The previous version of this blog post incorrectly stated that U.S. Telecom is asking Congress to regulate Facebook. What follows is a correct version of what Walter McCormick, the president of U.S. Telecom, is asking for.
A trade group for major phone companies including Verizon and AT&T thinks it's unfair that such as Facebook can offer Internet-based telephone services without regulation, yet wireless and landline telephone companies have heavy regulatory burdens.
Walter McCormick, the president of U.S. Telecom, called on lawmakers Thursday to update telecommunications laws to reflect the new state of the industry. While phone companies face countless state and federal regulations, "Facebook is free of any regulation whatsoever," McCormick said at a Minority Media and Telecommunications Council conference.

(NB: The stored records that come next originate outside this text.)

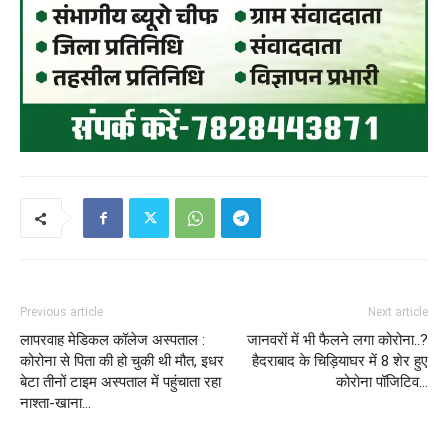
Previous article
Next article
लापरवाह मेडिकल कॉलेज अस्पताल :
जानवरों में भी फैलने लगा कोरोना..?
कोरोना से पिता की हो चुकी थी मौत, इधर
हैदराबाद के चिड़ियाघर में 8 शेर हुए
बेटा तीनों टाइम अस्पताल में पहुंचाता रहा
कोरोना पॉजिटिव…
नाश्ता-खाना…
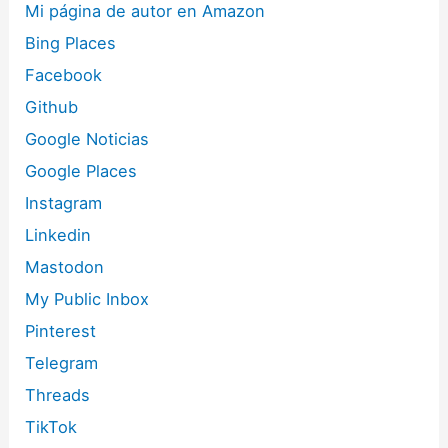
Mi página de autor en Amazon
Bing Places
Facebook
Github
Google Noticias
Google Places
Instagram
Linkedin
Mastodon
My Public Inbox
Pinterest
Telegram
Threads
TikTok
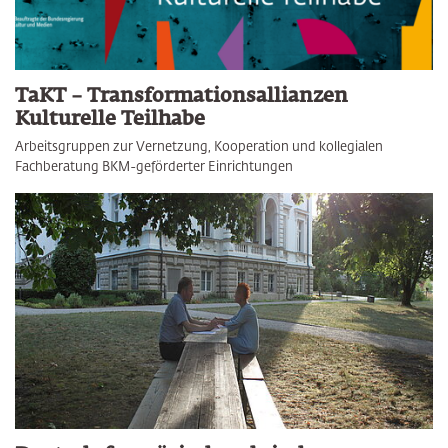
TaKT – Transformationsallianzen
Kulturelle Teilhabe
Arbeitsgruppen zur Vernetzung, Kooperation und kollegialen
Fachberatung BKM-geförderter Einrichtungen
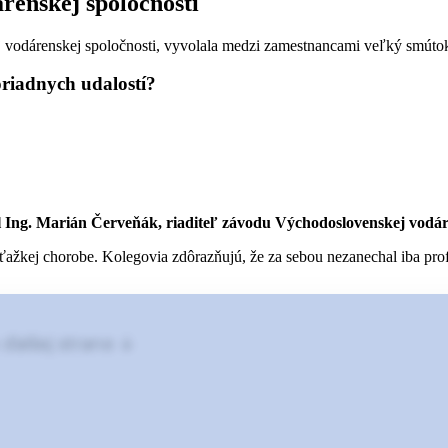
renskej spoločnosti
j vodárenskej spoločnosti, vyvolala medzi zamestnancami veľký smúto
riadnych udalostí?
 Ing. Marián Červeňák, riaditeľ závodu Východoslovenskej vodáren
ťažkej chorobe. Kolegovia zdôrazňujú, že za sebou nezanechal iba prof
 ďalšej strane ↓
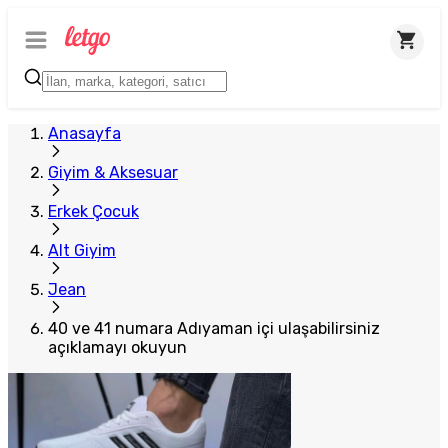
Anasayfa
Giyim & Aksesuar
Erkek Çocuk
Alt Giyim
Jean
40 ve 41 numara Adıyaman içi ulaşabilirsiniz
açıklamayı okuyun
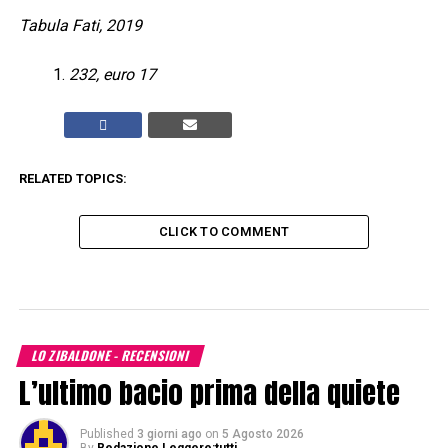
Tabula Fati, 2019
232, euro 17
RELATED TOPICS:
CLICK TO COMMENT
LO ZIBALDONE - RECENSIONI
L’ultimo bacio prima della quiete
Published
3 giorni ago
on
5 Agosto 2026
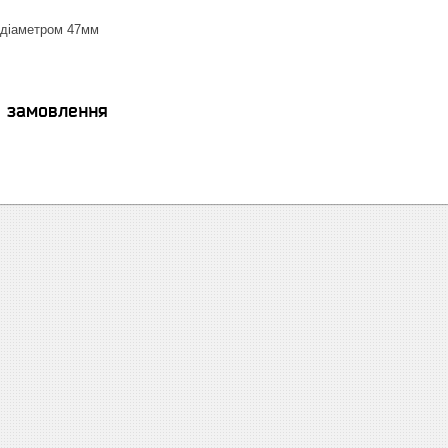
 діаметром 47мм
я замовлення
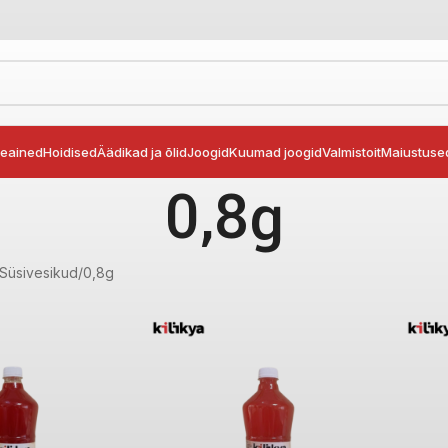
seained
Hoidised
Äädikad ja õlid
Joogid
Kuumad joogid
Valmistoit
Maiustuse
0,8g
Süsivesikud
0,8g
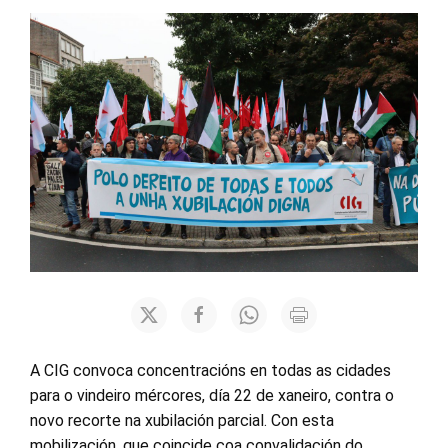
A CIG convoca concentracións en todas as cidades
para o vindeiro mércores, día 22 de xaneiro, contra o
novo recorte na xubilación parcial. Con esta
mobilización, que coincide coa convalidación do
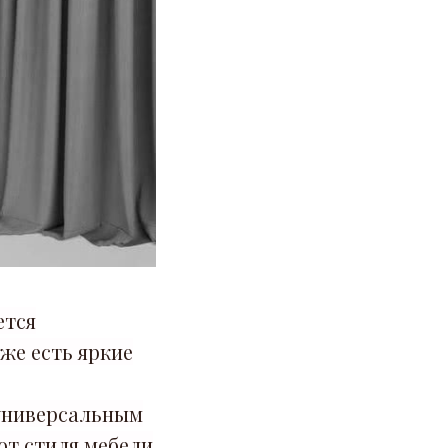
ется
же есть яркие
 универсальным
от стиля мебели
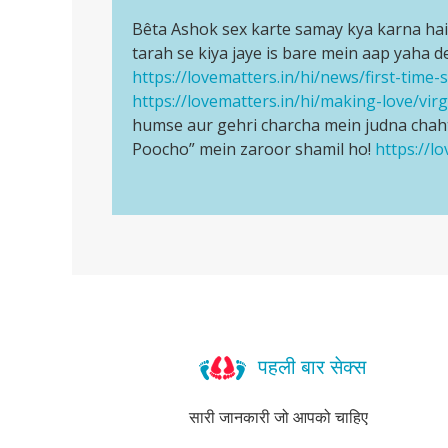
reply
पर्मालिंक
by
to
Bêta Ashok sex karte samay kya karna hai 
Bêta
Auntyji
Sèx
tarah se kiya jaye is bare mein aap yaha de
Ashok
kaisè
https://lovematters.in/hi/news/first-time-s
sex
kare
https://lovematters.in/hi/making-love/virgi
karte
by
humse aur gehri charcha mein judna chaht
samay…
Àshok
Poocho” mein zaroor shamil ho!
https://l
पहली बार सेक्स
सारी जानकारी जो आपको चाहिए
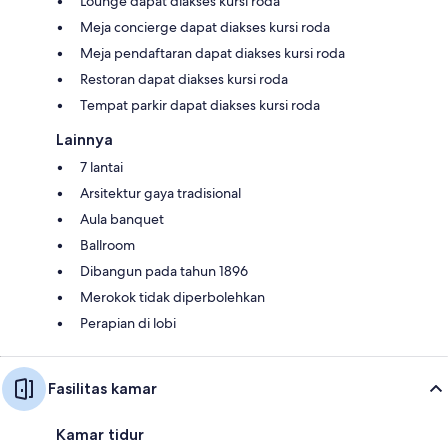
Lounge dapat diakses kursi roda
Meja concierge dapat diakses kursi roda
Meja pendaftaran dapat diakses kursi roda
Restoran dapat diakses kursi roda
Tempat parkir dapat diakses kursi roda
Lainnya
7 lantai
Arsitektur gaya tradisional
Aula banquet
Ballroom
Dibangun pada tahun 1896
Merokok tidak diperbolehkan
Perapian di lobi
Fasilitas kamar
Kamar tidur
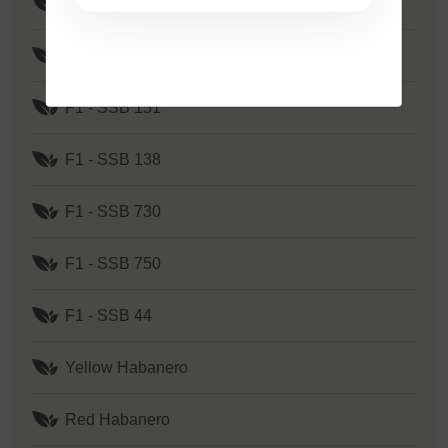
F1 - SSB 351
F1 - Yellow Y 2
F1 - SSB 151
F1 - SSB 138
F1 - SSB 730
F1 - SSB 750
F1 - SSB 44
Yellow Habanero
Red Habanero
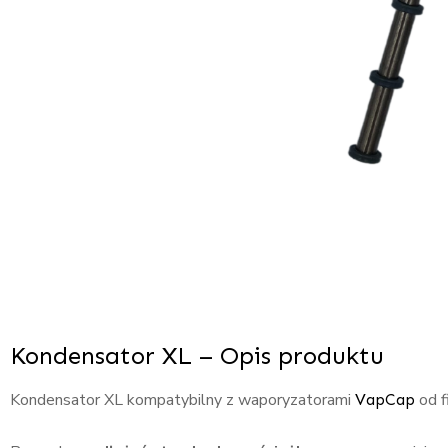
Kondensator XL – Opis produktu
Kondensator XL kompatybilny z waporyzatorami
od f
VapCap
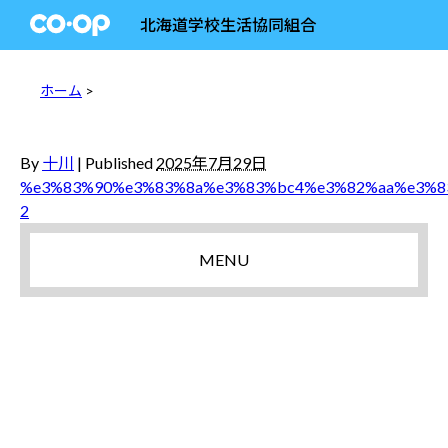
北海道学校生活協同組合
ホーム
>
By
十川
|
Published
2025年7月29日
%e3%83%90%e3%83%8a%e3%83%bc4%e3%82%aa%e3%8
2
MENU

"We haven't said to Congress how you should update the laws. We haven't said you should broadly regulate the industry," McCormick said in a telephone interview afterwards.
But he has a hint for Congress. "If consumers have choices, there is no need for economic regulation," he said.

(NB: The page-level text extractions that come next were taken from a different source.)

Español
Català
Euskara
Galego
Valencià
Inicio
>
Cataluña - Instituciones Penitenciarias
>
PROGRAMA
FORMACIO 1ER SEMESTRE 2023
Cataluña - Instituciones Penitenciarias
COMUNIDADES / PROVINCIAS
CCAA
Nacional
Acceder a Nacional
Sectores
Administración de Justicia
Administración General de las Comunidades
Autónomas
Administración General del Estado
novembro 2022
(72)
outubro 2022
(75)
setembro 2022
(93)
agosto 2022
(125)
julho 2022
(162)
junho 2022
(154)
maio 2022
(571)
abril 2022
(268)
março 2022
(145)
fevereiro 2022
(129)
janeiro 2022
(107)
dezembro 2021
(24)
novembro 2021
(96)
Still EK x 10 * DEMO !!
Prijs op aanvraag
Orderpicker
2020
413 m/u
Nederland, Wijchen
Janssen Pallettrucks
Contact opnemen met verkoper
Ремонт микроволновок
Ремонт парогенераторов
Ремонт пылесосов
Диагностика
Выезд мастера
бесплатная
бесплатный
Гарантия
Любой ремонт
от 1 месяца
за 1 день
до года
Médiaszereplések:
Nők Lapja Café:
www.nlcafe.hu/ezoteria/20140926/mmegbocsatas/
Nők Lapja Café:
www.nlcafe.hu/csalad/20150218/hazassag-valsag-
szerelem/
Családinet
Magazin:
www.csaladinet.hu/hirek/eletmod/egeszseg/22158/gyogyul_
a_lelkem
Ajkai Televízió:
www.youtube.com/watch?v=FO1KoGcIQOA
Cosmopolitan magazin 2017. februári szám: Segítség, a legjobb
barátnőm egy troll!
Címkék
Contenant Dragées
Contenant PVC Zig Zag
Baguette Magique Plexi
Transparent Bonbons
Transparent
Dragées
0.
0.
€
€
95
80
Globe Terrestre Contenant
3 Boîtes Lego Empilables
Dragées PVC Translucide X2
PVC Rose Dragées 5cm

"At this point in our conversation with Congress, we are just talking now about the fact that you have expanding competition and you have expanding consumer choice, and yet you continue to regulate one segment of the industry in a way that limits our flexibility to innovate and to meet emerging competition," he added in a telephone interview.
He pointed out that Facebook's user base of 750 million outnumbers that of any single phone company, and that the company now provides voice capabilities through a partnership with Skype. "It's a tale of two networks--ours, built on wireline networks, and theirs built on software," McCormick said,
Congress should update telecom law in a way that equalizes the regulatory burdens on Internet companies and telecom companies, McCormick said. "We need to have laws that don't advantage or disadvantage particular networks," he said.
Most tech and telecom stakeholders acknowledge that it would be useful to update telecom laws, which haven't been overhauled in 15 years, to reflect the rise of the Internet. But the agreement ends there, and analysts see Congress as unlikely to take a crack at major telecom legislation any time soon.